### Текст
Перед Октябрьскими праздниками из расположения роты сбежал прибывший из учебки сержант. Ротный сообщил об этом нам только на третьи сутки.
Взяв отделение бойцов со служебными собаками, я обшарил все ближайшие сады и виноградники, но сержанта так и не нашел.
Ротный отписал родителям, что тот пропал без вести.
Сегодня многие, даже некоторые «афганцы», о ребятах, попавших в Афганистане в плен, говорят, что те трусы и предатели. Я хочу предостеречь таких от ошибки, за которую уже заплатили наши отцы и деды в годы Великой Отечественной войны. Не надо обобщать, заранее клеить ярлык предателя на всех пленных. Ведь даже оказавшись в руках душманов, они ведут себя по-разному. Даже из того минимума информации, что мы имеем о ребятах, находящихся в неволе, видна человеческая позиция легендарного Владимира Каширова и совсем не легендарного Николая Рыжкова.
Вот почему, прежде чем судить о солдате, попавшем в плен, надо глубоко разобраться в обстановке, в которой он находился, четко определить, что же это за человек, и только тогда выносить общественный приговор.

### Перечень записей
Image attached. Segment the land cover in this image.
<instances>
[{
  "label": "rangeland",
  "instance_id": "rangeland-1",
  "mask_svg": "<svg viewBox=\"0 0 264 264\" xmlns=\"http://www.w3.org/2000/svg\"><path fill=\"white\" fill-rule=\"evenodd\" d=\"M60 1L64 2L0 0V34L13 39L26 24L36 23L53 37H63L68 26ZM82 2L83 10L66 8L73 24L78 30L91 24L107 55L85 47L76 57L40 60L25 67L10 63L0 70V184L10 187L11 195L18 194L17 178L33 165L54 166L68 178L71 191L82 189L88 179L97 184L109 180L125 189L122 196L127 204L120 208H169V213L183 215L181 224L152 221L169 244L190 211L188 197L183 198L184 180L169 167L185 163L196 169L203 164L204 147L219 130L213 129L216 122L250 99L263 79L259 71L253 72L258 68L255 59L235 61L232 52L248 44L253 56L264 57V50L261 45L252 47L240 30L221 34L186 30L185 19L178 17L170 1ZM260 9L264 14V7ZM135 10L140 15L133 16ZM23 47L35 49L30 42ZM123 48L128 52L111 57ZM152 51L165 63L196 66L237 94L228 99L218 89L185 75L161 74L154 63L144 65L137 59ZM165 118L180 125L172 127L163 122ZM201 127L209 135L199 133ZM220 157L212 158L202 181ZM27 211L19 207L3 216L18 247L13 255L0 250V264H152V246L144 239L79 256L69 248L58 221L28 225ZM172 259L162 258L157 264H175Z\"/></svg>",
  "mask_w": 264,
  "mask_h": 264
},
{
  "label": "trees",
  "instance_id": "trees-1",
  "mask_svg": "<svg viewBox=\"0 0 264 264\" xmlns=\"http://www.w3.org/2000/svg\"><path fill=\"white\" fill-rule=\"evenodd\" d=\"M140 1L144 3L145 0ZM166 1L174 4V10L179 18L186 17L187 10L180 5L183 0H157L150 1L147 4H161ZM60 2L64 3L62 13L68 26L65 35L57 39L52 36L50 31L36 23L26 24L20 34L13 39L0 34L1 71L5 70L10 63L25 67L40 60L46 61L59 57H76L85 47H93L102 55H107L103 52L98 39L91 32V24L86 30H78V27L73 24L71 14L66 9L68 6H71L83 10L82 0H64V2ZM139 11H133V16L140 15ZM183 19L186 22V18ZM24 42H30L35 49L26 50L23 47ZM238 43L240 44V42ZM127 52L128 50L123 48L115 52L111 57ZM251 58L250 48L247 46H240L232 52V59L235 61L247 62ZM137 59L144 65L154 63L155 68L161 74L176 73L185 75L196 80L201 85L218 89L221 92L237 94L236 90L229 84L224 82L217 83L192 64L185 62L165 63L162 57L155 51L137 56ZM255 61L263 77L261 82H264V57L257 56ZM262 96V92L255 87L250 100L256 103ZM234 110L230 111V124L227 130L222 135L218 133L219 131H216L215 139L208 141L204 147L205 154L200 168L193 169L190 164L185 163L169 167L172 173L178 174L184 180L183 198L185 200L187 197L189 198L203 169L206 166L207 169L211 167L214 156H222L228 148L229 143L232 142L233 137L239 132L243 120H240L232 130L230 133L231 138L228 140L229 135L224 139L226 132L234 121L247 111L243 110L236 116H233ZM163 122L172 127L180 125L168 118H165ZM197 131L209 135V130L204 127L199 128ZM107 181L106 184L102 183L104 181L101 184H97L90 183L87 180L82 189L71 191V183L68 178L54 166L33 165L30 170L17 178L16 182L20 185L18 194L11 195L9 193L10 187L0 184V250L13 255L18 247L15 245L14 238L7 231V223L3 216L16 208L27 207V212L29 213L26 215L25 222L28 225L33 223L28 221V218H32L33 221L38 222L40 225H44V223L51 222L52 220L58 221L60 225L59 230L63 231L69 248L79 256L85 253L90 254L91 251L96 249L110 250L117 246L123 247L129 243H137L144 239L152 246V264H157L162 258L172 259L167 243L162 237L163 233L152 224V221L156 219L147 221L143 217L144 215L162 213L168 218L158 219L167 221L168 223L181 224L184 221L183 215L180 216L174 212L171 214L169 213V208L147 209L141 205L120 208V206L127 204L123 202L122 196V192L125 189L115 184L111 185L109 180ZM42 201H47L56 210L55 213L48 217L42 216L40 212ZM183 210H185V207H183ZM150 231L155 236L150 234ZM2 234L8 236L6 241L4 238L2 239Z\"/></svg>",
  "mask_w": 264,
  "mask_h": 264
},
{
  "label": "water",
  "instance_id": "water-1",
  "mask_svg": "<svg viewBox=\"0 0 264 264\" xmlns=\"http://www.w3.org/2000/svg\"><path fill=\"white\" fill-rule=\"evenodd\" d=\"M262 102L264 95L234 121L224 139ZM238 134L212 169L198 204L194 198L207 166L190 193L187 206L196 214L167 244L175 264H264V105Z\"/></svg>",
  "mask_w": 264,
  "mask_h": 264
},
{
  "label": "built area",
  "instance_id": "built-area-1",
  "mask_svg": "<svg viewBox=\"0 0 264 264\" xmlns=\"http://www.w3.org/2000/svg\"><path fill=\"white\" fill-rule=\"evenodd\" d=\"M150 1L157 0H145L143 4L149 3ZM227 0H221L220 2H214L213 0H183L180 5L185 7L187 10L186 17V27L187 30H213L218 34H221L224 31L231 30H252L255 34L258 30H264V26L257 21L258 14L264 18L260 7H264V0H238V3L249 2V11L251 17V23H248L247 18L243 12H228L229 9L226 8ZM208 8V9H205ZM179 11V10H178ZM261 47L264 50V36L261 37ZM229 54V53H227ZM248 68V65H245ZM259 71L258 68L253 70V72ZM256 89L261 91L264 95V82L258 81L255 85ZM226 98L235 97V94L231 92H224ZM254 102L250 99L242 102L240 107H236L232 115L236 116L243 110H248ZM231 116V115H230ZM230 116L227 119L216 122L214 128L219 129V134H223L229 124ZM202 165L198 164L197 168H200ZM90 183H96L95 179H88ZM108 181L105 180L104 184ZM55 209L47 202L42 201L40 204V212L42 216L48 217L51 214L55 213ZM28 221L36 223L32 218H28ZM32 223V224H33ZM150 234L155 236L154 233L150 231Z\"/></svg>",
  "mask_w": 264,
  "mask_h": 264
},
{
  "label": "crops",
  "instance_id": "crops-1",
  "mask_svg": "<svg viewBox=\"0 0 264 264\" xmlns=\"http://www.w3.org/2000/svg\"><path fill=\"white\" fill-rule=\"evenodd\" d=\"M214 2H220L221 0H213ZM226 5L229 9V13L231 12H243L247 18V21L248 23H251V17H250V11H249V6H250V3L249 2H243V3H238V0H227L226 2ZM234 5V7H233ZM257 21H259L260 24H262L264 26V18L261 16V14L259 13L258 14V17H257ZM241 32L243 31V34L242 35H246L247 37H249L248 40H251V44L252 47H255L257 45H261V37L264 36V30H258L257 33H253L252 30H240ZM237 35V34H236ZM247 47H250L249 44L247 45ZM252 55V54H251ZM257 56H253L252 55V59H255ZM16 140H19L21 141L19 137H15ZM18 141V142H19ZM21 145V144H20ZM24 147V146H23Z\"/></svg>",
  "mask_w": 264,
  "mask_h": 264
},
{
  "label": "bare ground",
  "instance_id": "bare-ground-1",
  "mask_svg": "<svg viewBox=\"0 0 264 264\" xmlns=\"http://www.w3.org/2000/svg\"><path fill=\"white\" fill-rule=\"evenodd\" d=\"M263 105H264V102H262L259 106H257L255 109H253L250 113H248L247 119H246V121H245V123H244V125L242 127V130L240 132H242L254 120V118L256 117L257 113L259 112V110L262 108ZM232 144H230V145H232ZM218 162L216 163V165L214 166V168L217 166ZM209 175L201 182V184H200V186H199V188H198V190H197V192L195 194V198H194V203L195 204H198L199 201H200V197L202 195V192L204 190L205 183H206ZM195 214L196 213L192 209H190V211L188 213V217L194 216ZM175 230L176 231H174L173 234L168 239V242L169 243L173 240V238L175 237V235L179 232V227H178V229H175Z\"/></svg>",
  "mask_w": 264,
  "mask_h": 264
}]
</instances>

### Условия заданий
a) Перечислите по порядку шаги, которые, согласно тексту об Афганистане, необходимо пройти, чтобы судить о солдате, попавшем в плен.
b) Напишите продолжение текста об Афганистане, начиная сразу после его последнего предложения.

### Результаты выполнения
a)
1. Глубоко разобраться в обстановке, в которой он находился.
2. Четко определить, что же это за человек.
3. Только тогда выносить общественный приговор.

b)
Ведь на войне и так слишком много делается трагических ошибок.
Глава XVI
Из дневника Вячеслава Михайловича Некрасова, в 1982–1984 гг. – советника провинциального комитета молодежной организации Афганистана (ДОМА)
9 ноября 1982 г. я прибыл в провинцию Фарьяб в качестве советника. Это была моя первая зарубежная командировка. Так получилось, что я буквально с трапа самолета попал на прием в губернаторстве по случаю годовщины Октябрьской революции. Губернатор провинции Фарьяб Хашим Пайкор, по закону восточного гостеприимства, лично обходил гостей и оказывал им знаки внимания. При его приближении я представился, а он предложил что-нибудь выпить. В ту пору я активно поддерживал спортивную форму и потому указал на бутылку с наклейкой «Боржоми». Несмотря на позднюю осень, на дворе стояла жара. Я взмок, пока добирался до губернаторского дворца, и хотел только одного – вдосталь напиться воды.
Губернатор заинтересованно посмотрел на меня и налил полстакана. Спросил:
– Еще?
Я кивнул. Он добавил еще почти столько же, протянул стакан, но отходить почему-то не спешил. Вскоре, к своему удивлению, я заметил, что многие гости стали проявлять ко мне искренний, явно не соответствующий моей персоне интерес. С чем это было связано, я догадался, как только поднес стакан к губам. В нос ударил густой, необычный запах спиртного. И тогда я понял, что влип как кур в ощип.
В стакане оказалась не желанная минеральная вода, а афганская «кишмишевка» (крепчайший самогон из винограда).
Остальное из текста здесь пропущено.